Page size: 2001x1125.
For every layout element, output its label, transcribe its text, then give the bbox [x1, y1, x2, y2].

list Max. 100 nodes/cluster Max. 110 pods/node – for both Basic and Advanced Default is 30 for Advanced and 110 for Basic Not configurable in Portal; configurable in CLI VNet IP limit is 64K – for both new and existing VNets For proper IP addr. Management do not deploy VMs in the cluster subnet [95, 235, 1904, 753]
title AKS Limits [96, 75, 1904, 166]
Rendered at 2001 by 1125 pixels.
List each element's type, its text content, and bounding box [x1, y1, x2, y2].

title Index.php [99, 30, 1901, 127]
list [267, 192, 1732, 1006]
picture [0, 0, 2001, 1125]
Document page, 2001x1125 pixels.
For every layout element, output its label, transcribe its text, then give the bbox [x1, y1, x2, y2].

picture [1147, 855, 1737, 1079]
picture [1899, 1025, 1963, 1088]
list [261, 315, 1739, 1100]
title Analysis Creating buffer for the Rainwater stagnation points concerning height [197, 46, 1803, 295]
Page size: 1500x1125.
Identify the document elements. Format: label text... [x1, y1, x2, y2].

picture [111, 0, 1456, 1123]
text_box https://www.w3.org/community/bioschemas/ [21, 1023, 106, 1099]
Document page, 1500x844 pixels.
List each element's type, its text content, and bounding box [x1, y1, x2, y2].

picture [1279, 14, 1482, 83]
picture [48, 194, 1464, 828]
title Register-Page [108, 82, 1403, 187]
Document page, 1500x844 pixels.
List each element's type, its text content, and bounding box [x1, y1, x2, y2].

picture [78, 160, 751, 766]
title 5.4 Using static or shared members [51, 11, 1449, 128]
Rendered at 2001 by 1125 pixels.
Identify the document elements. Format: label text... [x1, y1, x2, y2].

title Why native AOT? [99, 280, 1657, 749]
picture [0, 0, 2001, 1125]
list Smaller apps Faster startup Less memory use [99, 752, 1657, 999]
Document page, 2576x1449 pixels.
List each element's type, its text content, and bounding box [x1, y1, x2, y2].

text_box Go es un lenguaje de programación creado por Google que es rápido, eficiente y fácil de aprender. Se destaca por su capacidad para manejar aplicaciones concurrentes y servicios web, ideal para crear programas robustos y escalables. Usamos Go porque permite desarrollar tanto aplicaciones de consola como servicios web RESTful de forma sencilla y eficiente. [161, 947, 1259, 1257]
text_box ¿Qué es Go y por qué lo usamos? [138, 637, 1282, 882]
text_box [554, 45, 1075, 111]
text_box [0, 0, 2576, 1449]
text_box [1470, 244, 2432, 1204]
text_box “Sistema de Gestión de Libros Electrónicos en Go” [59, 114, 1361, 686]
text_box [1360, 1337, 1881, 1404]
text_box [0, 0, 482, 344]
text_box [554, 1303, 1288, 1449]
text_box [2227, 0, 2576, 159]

......

Task goal:
Output the full listing exactly, please.

Expected output:
Page size: 2001x1125.
For every layout element, output its label, transcribe its text, then give the bbox [x1, y1, x2, y2].

list Max. 100 nodes/cluster Max. 110 pods/node – for both Basic and Advanced Default is 30 for Advanced and 110 for Basic Not configurable in Portal; configurable in CLI VNet IP limit is 64K – for both new and existing VNets For proper IP addr. Management do not deploy VMs in the cluster subnet [95, 235, 1904, 753]
title AKS Limits [96, 75, 1904, 166]
Rendered at 2001 by 1125 pixels.
List each element's type, its text content, and bounding box [x1, y1, x2, y2].

title Index.php [99, 30, 1901, 127]
list [267, 192, 1732, 1006]
picture [0, 0, 2001, 1125]
Document page, 2001x1125 pixels.
For every layout element, output its label, transcribe its text, then give the bbox [x1, y1, x2, y2].

picture [1147, 855, 1737, 1079]
picture [1899, 1025, 1963, 1088]
list [261, 315, 1739, 1100]
title Analysis Creating buffer for the Rainwater stagnation points concerning height [197, 46, 1803, 295]
Page size: 1500x1125.
Identify the document elements. Format: label text... [x1, y1, x2, y2].

picture [111, 0, 1456, 1123]
text_box https://www.w3.org/community/bioschemas/ [21, 1023, 106, 1099]
Document page, 1500x844 pixels.
List each element's type, its text content, and bounding box [x1, y1, x2, y2].

picture [1279, 14, 1482, 83]
picture [48, 194, 1464, 828]
title Register-Page [108, 82, 1403, 187]
Document page, 1500x844 pixels.
List each element's type, its text content, and bounding box [x1, y1, x2, y2].

picture [78, 160, 751, 766]
title 5.4 Using static or shared members [51, 11, 1449, 128]
Rendered at 2001 by 1125 pixels.
Identify the document elements. Format: label text... [x1, y1, x2, y2].

title Why native AOT? [99, 280, 1657, 749]
picture [0, 0, 2001, 1125]
list Smaller apps Faster startup Less memory use [99, 752, 1657, 999]
Document page, 2576x1449 pixels.
List each element's type, its text content, and bounding box [x1, y1, x2, y2].

text_box Go es un lenguaje de programación creado por Google que es rápido, eficiente y fácil de aprender. Se destaca por su capacidad para manejar aplicaciones concurrentes y servicios web, ideal para crear programas robustos y escalables. Usamos Go porque permite desarrollar tanto aplicaciones de consola como servicios web RESTful de forma sencilla y eficiente. [161, 947, 1259, 1257]
text_box ¿Qué es Go y por qué lo usamos? [138, 637, 1282, 882]
text_box [554, 45, 1075, 111]
text_box [0, 0, 2576, 1449]
text_box [1470, 244, 2432, 1204]
text_box “Sistema de Gestión de Libros Electrónicos en Go” [59, 114, 1361, 686]
text_box [1360, 1337, 1881, 1404]
text_box [0, 0, 482, 344]
text_box [554, 1303, 1288, 1449]
text_box [2227, 0, 2576, 159]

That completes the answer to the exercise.